Work required: Please give back the listing below word for word, without the images.

Data excerpt:
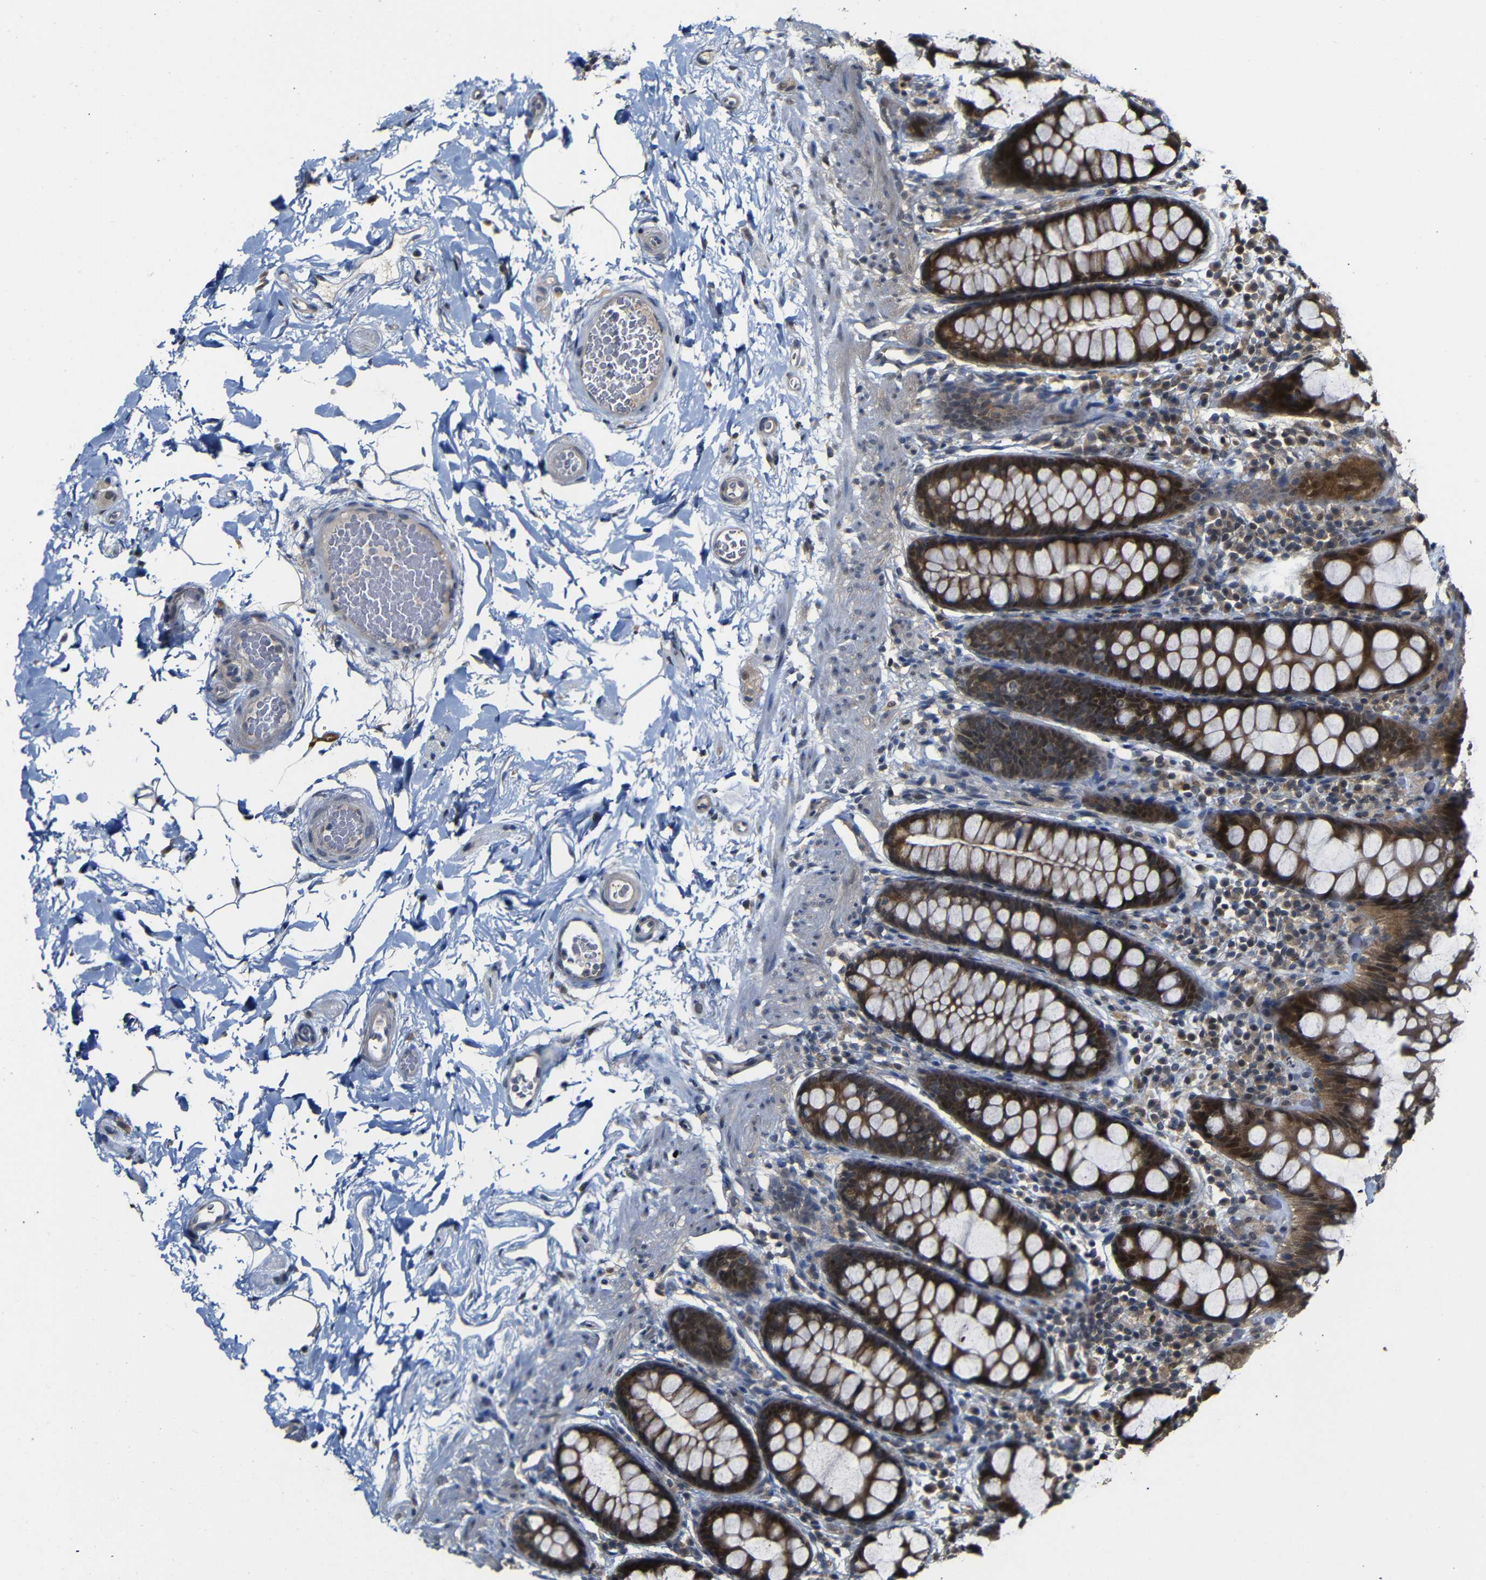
{"staining": {"intensity": "negative", "quantity": "none", "location": "none"}, "tissue": "colon", "cell_type": "Endothelial cells", "image_type": "normal", "snomed": [{"axis": "morphology", "description": "Normal tissue, NOS"}, {"axis": "topography", "description": "Colon"}], "caption": "Immunohistochemical staining of unremarkable human colon displays no significant positivity in endothelial cells. (IHC, brightfield microscopy, high magnification).", "gene": "ATG12", "patient": {"sex": "female", "age": 80}}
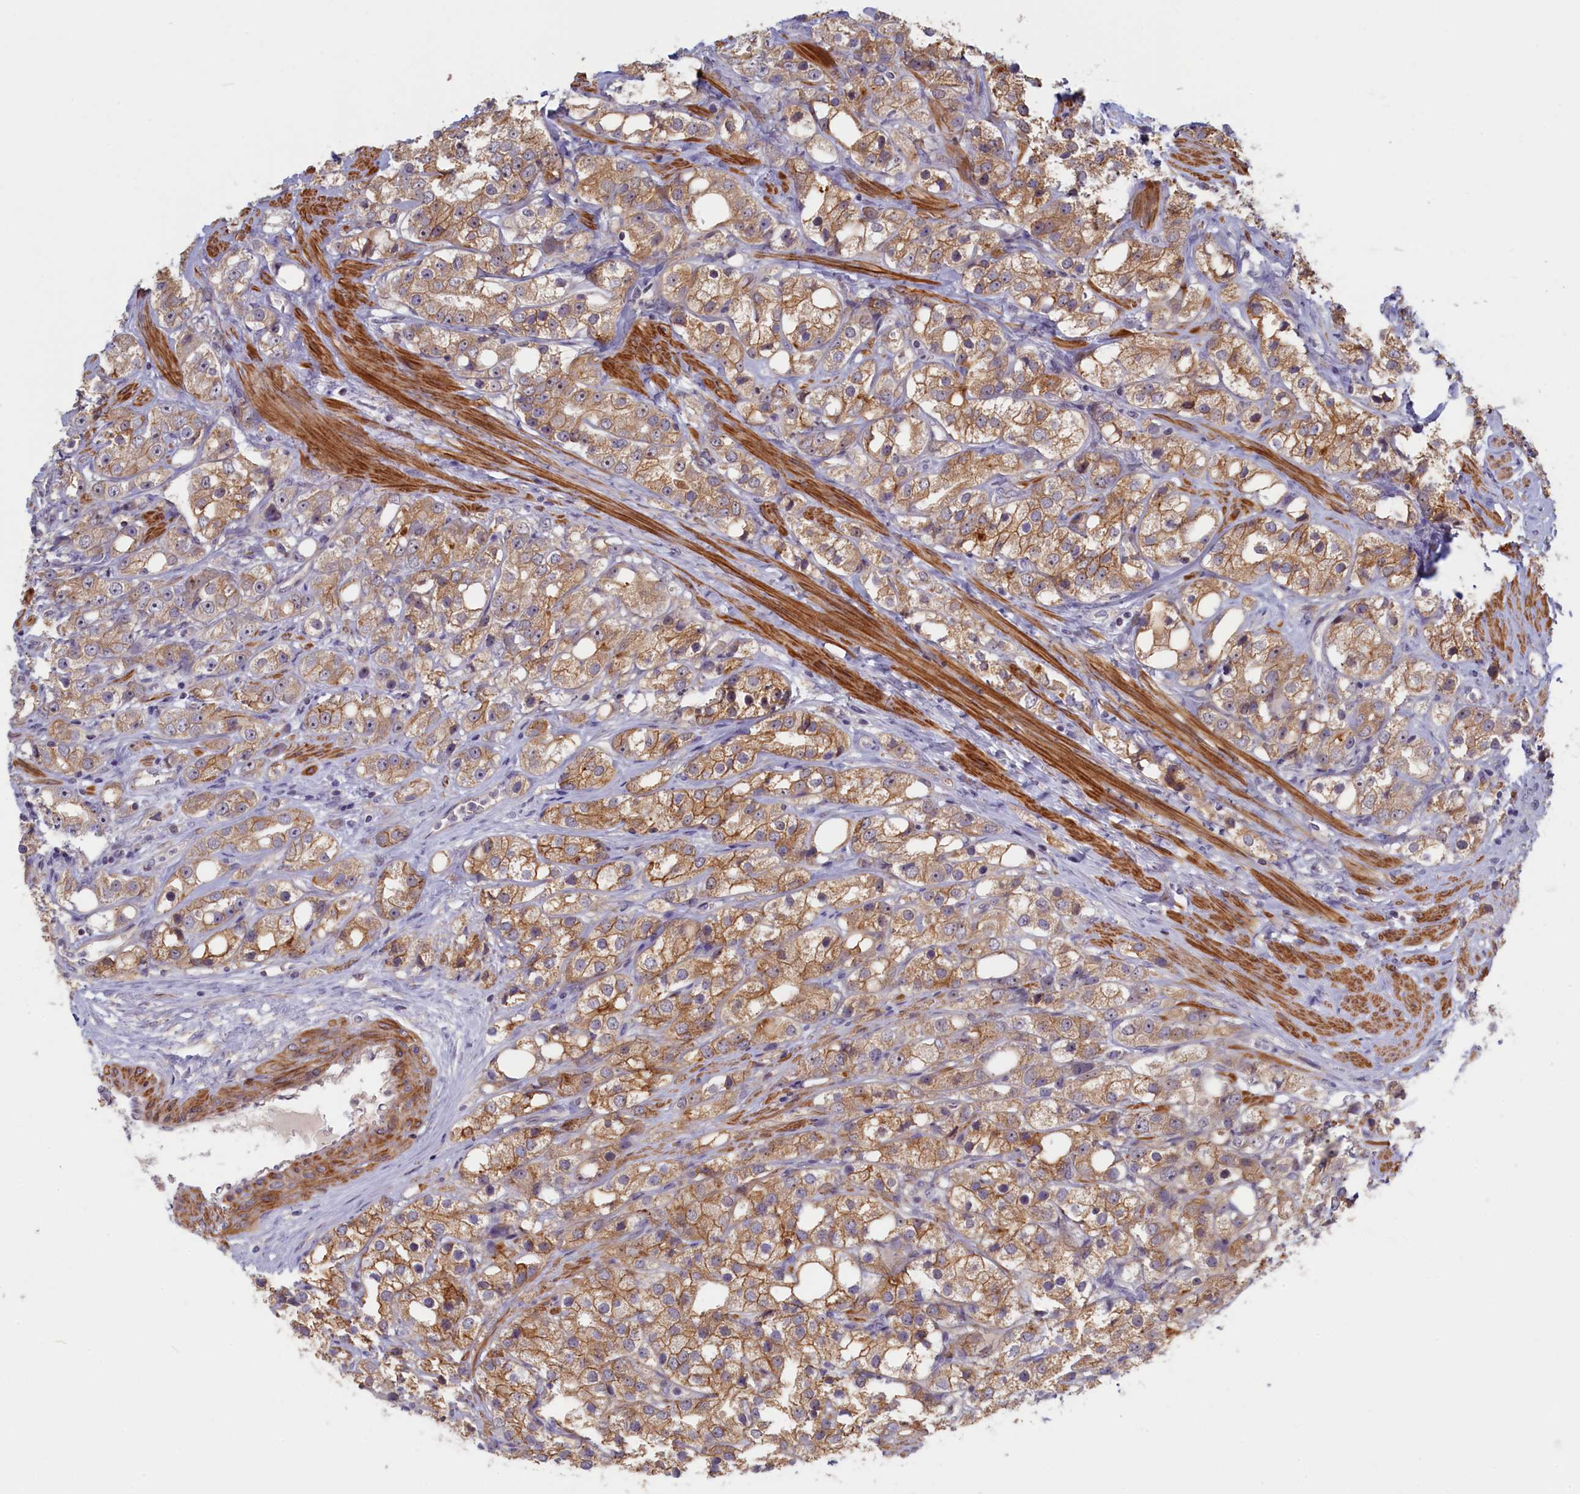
{"staining": {"intensity": "moderate", "quantity": ">75%", "location": "cytoplasmic/membranous"}, "tissue": "prostate cancer", "cell_type": "Tumor cells", "image_type": "cancer", "snomed": [{"axis": "morphology", "description": "Adenocarcinoma, NOS"}, {"axis": "topography", "description": "Prostate"}], "caption": "IHC of prostate adenocarcinoma shows medium levels of moderate cytoplasmic/membranous staining in about >75% of tumor cells.", "gene": "TRPM4", "patient": {"sex": "male", "age": 79}}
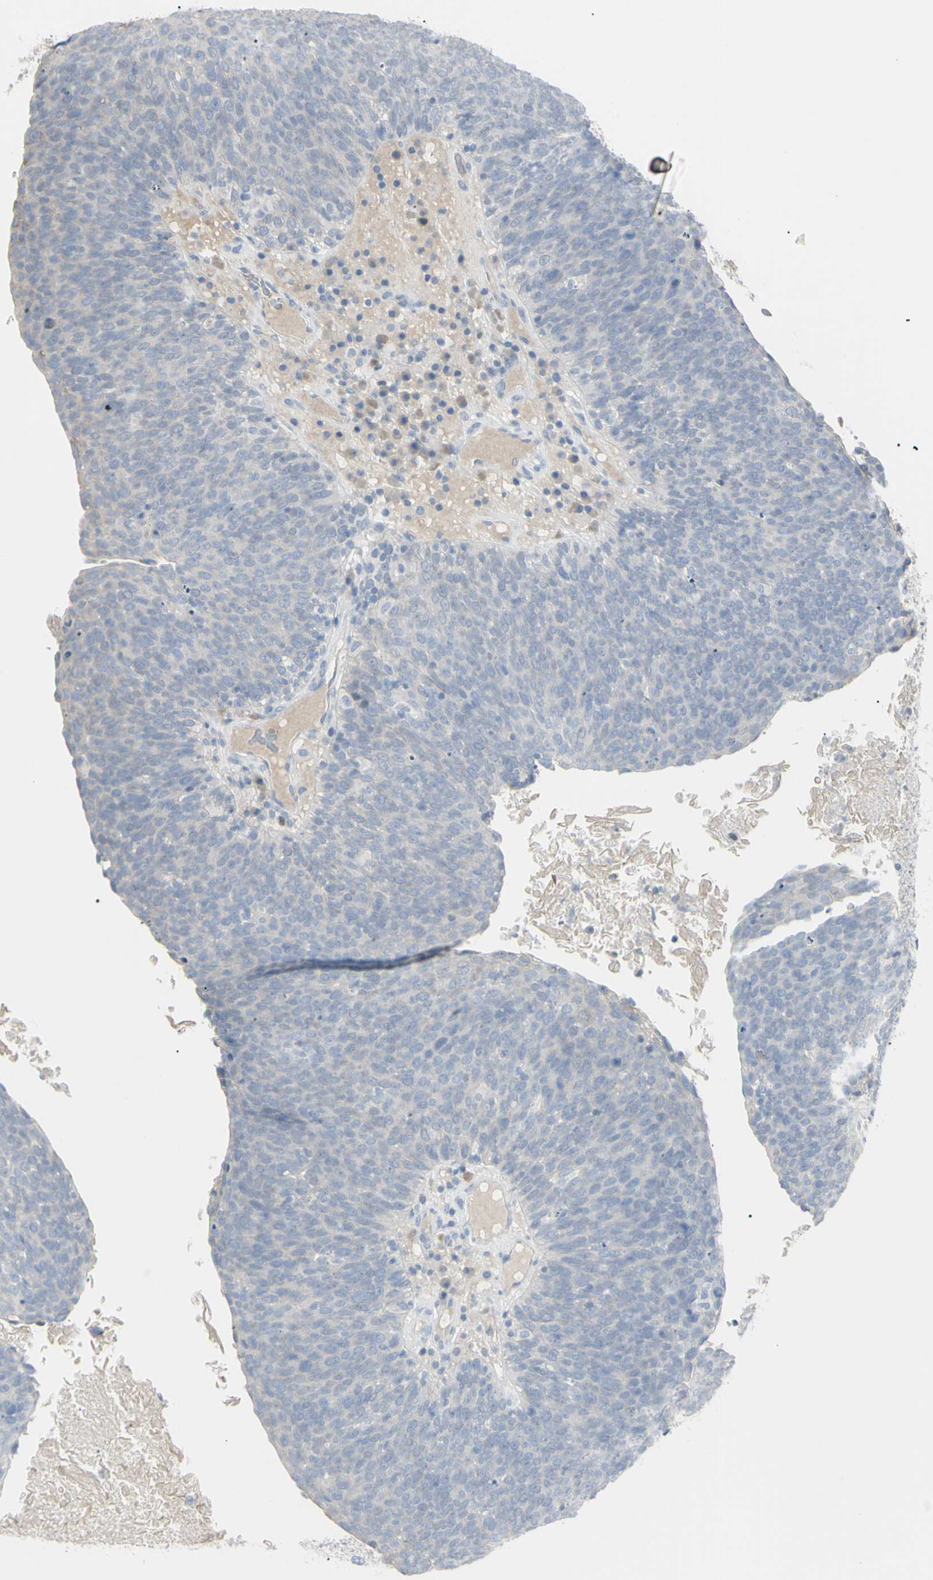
{"staining": {"intensity": "negative", "quantity": "none", "location": "none"}, "tissue": "head and neck cancer", "cell_type": "Tumor cells", "image_type": "cancer", "snomed": [{"axis": "morphology", "description": "Squamous cell carcinoma, NOS"}, {"axis": "morphology", "description": "Squamous cell carcinoma, metastatic, NOS"}, {"axis": "topography", "description": "Lymph node"}, {"axis": "topography", "description": "Head-Neck"}], "caption": "Immunohistochemical staining of human head and neck metastatic squamous cell carcinoma exhibits no significant staining in tumor cells.", "gene": "PIP", "patient": {"sex": "male", "age": 62}}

Problem solution:
{"staining": {"intensity": "negative", "quantity": "none", "location": "none"}, "tissue": "colon", "cell_type": "Endothelial cells", "image_type": "normal", "snomed": [{"axis": "morphology", "description": "Normal tissue, NOS"}, {"axis": "topography", "description": "Colon"}], "caption": "Immunohistochemical staining of unremarkable human colon displays no significant positivity in endothelial cells. (IHC, brightfield microscopy, high magnification).", "gene": "ATG12", "patient": {"sex": "female", "age": 80}}
{"staining": {"intensity": "moderate", "quantity": ">75%", "location": "cytoplasmic/membranous"}, "tissue": "prostate cancer", "cell_type": "Tumor cells", "image_type": "cancer", "snomed": [{"axis": "morphology", "description": "Adenocarcinoma, NOS"}, {"axis": "topography", "description": "Prostate"}], "caption": "IHC of prostate adenocarcinoma shows medium levels of moderate cytoplasmic/membranous staining in about >75% of tumor cells.", "gene": "TRPM4", "patient": {"sex": "male", "age": 79}}
{"staining": {"intensity": "negative", "quantity": "none", "location": "none"}, "tissue": "head and neck cancer", "cell_type": "Tumor cells", "image_type": "cancer", "snomed": [{"axis": "morphology", "description": "Squamous cell carcinoma, NOS"}, {"axis": "morphology", "description": "Squamous cell carcinoma, metastatic, NOS"}, {"axis": "topography", "description": "Lymph node"}, {"axis": "topography", "description": "Head-Neck"}], "caption": "Immunohistochemical staining of human head and neck metastatic squamous cell carcinoma exhibits no significant staining in tumor cells.", "gene": "PIP", "patient": {"sex": "male", "age": 62}}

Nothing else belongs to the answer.